Taliban Laments Killing of Chinese in Tajikistan, Silent on D.C. Shooting by Afghan National

by · Breitbart

The Taliban junta in Afghanistan offered condolences on Friday to the People’s Republic of China (PRC) for the murder of three Chinese nationals in Tajikistan by militants who may have struck across the border from Afghan soil.

On the other hand, the Taliban was silent at press time on the deadly attack on U.S. National Guardsmen by an Afghan national in Washington, DC.

“The Ministry of Foreign Affairs of the Islamic Republic of Afghanistan expresses its deep condolences to the People’s Republic of China and the Republic of Tajikistan regarding the reprehensible incident of the killing of three Chinese nationals in the Shamsuddin Shahin area of the Khatlon Region of Tajikistan, and strongly condemns this incident,” the Taliban regime said Friday.

The incident in question took place in Tajikistan near the border with Afghanistan on Wednesday. According to the Chinese embassy in Tajikistan’s capital of Dushanbe, three Chinese nationals employed by a company called LLC Shohin SM were targeted and killed by a squad of gunmen, plus an unmanned aerial vehicle (UAV) loaded with hand grenades. The attack appears to have been launched from within Afghanistan.

Shohin SM is a Chinese gold-mining company. The foreign ministry of Tajikistan said the assault was directed against one of the company’s gold mining facilities in the border district of Shamsiddin Shohin.

“Despite the constant efforts by Tajikistan to maintain security and create an atmosphere of peace and stability in the border areas between Tajikistan and Afghanistan, the disruptive actions by criminal groups located in the territory of Afghanistan still continue,” the Tajik Foreign Ministry complained.

“The circle involved in this incident is one that makes efforts to create chaos, instability and distrust in the region,” the Taliban foreign ministry said in its initial statement on the attack.

The Chinese embassy in Tajikistan warned Chinese citizens to “refrain from investing or working in the Tajik-Afghanistan border region” due to the mounting dangers, and advised Chinese nationals working in the area to “evacuate as soon as possible.”

The attack highlighted growing tensions in the region after the Taliban takeover in 2021, as Tajik officials and the Taliban have repeatedly accused each other of harboring dangerous militants who attack across the border from safe havens in both countries.

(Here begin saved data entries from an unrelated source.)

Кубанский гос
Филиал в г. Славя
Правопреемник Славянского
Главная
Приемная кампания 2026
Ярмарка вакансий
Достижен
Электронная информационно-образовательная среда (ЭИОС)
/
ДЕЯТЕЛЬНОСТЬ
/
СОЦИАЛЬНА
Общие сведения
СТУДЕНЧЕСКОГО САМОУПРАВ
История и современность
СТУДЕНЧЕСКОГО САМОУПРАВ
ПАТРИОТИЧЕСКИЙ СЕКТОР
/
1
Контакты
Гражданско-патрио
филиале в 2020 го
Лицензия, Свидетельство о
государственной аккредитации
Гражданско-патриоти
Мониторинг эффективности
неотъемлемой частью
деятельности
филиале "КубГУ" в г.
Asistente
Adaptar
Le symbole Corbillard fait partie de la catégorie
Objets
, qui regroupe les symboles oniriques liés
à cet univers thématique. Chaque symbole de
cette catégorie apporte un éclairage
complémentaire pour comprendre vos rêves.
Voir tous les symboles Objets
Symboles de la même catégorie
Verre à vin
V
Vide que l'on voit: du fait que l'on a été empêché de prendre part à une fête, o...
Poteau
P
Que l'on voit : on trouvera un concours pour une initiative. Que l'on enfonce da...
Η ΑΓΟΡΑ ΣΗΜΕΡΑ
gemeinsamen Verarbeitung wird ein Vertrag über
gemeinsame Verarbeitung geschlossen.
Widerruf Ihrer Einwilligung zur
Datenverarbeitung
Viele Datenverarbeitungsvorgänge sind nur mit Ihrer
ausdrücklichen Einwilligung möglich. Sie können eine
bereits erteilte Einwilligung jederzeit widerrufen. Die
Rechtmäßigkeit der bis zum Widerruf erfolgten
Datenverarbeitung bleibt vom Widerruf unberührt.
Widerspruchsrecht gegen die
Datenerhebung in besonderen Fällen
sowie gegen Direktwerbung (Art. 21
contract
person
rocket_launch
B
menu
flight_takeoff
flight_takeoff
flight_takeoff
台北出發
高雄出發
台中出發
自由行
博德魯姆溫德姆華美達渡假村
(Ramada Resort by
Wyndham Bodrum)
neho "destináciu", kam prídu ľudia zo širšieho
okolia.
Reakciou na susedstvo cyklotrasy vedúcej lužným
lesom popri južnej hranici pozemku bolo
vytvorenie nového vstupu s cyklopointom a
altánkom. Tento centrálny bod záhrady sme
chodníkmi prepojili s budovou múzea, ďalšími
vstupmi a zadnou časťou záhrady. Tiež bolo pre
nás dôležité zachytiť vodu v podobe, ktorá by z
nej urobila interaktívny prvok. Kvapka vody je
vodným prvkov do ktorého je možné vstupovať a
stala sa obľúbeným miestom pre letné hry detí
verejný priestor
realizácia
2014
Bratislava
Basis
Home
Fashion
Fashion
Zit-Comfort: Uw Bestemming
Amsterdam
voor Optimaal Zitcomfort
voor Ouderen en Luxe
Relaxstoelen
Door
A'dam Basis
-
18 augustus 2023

Tajikistan is particularly concerned about elements of ISIS known as Islamic State-Khorasan Province (ISKP) and other Central Asian terrorist organizations finding shelter in the poorly managed border regions of Afghanistan. Previous attacks by such groups against targets in Tajikistan have injured and killed Chinese nationals working there.

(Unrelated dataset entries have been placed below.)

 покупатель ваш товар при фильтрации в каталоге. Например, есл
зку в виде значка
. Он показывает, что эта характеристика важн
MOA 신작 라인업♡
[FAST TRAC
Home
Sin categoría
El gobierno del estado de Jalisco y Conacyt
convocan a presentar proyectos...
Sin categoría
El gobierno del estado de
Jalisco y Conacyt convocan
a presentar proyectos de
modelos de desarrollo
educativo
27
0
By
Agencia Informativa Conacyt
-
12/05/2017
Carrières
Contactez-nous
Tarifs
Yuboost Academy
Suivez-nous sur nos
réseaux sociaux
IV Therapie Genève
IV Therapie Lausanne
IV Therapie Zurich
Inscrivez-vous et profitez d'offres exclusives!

Pakistan, which originally supported the Taliban but has grown very hostile toward the regime in Kabul, jumped into the controversy on Thursday with a lengthy statement on the Tajikistan attack.

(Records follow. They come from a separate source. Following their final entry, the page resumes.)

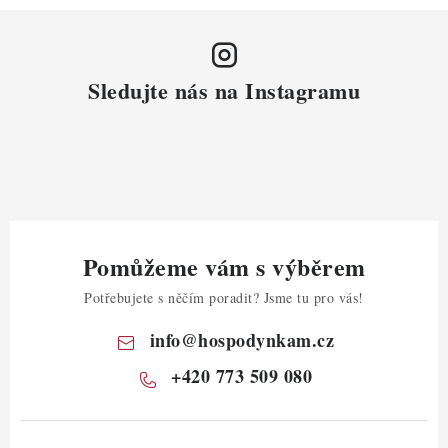
Sledujte nás na Instagramu
Pomůžeme vám s výběrem
Potřebujete s něčím poradit? Jsme tu pro vás!
info
@
hospodynkam.cz
+420 773 509 080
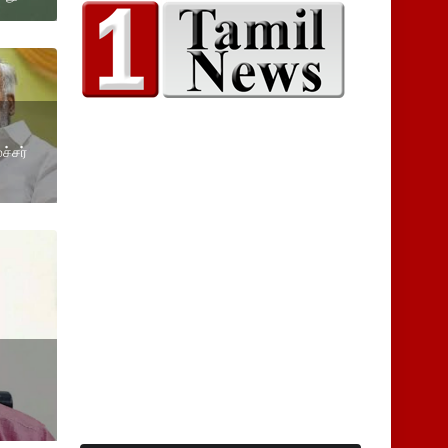
ச்சர்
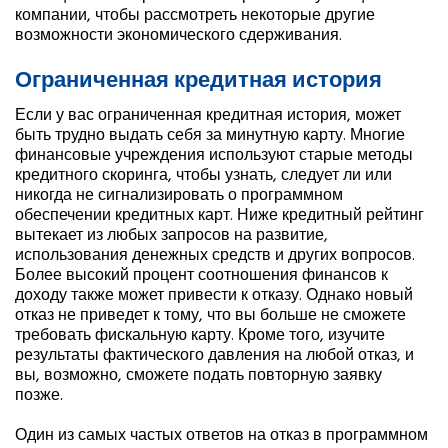
компании, чтобы рассмотреть некоторые другие
возможности экономического сдерживания.
Ограниченная кредитная история
Если у вас ограниченная кредитная история, может
быть трудно выдать себя за минутную карту. Многие
финансовые учреждения используют старые методы
кредитного скоринга, чтобы узнать, следует ли или
никогда не сигнализировать о программном
обеспечении кредитных карт. Ниже кредитный рейтинг
вытекает из любых запросов на развитие,
использования денежных средств и других вопросов.
Более высокий процент соотношения финансов к
доходу также может привести к отказу. Однако новый
отказ не приведет к тому, что вы больше не сможете
требовать фискальную карту. Кроме того, изучите
результаты фактического давления на любой отказ, и
вы, возможно, сможете подать повторную заявку
позже.
Один из самых частых ответов на отказ в программном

After expressing its “deepest condolences” to China and Tajikistan over the deadly attack, Pakistan’s foreign ministry said, “The use of armed drones in the incident underlines the gravity of threat emanating from Afghanistan, and the brazenness behind it.”

“As a neighbor that has repeatedly suffered terrorist attacks orchestrated from Afghan soil, the people of Pakistan fully understand and share the grief and anguish of our Chinese friends and Tajik partners,” the statement said.

“The repeated use of Afghan soil by terrorist elements, and their continued presence under the patronage of the Afghan Taliban regime, is a matter of serious concern of the entire region and the wider international community,” Pakistan charged.

The Taliban sent a delegation to Tajikistan to discuss border security on Thursday, led by the governor of Afghanistan’s border province of Badakhshan. The Badakhshan region extends across the border into Tajikistan, where it is known as the Gorno-Badakhshan Autonomous Oblast.

As of Friday morning, the Taliban had offered no condolences for the deadly attack on two U.S. National Guard soldiers in Washington, DC, by an Afghan national named Rahmanullah Lakanwal. One of the victims, Sarah Beckstrom, died from the injuries she sustained in the assault.

Lakanwal was admitted to the United States after President Joe Biden’s disastrous withdrawal of American forces from Afghanistan in 2021, which handed control of the country over to the Taliban. President Donald Trump announced on Friday he would seek a permanent halt to migration from Afghanistan, and all other Third World nations, as a consequence of the attack.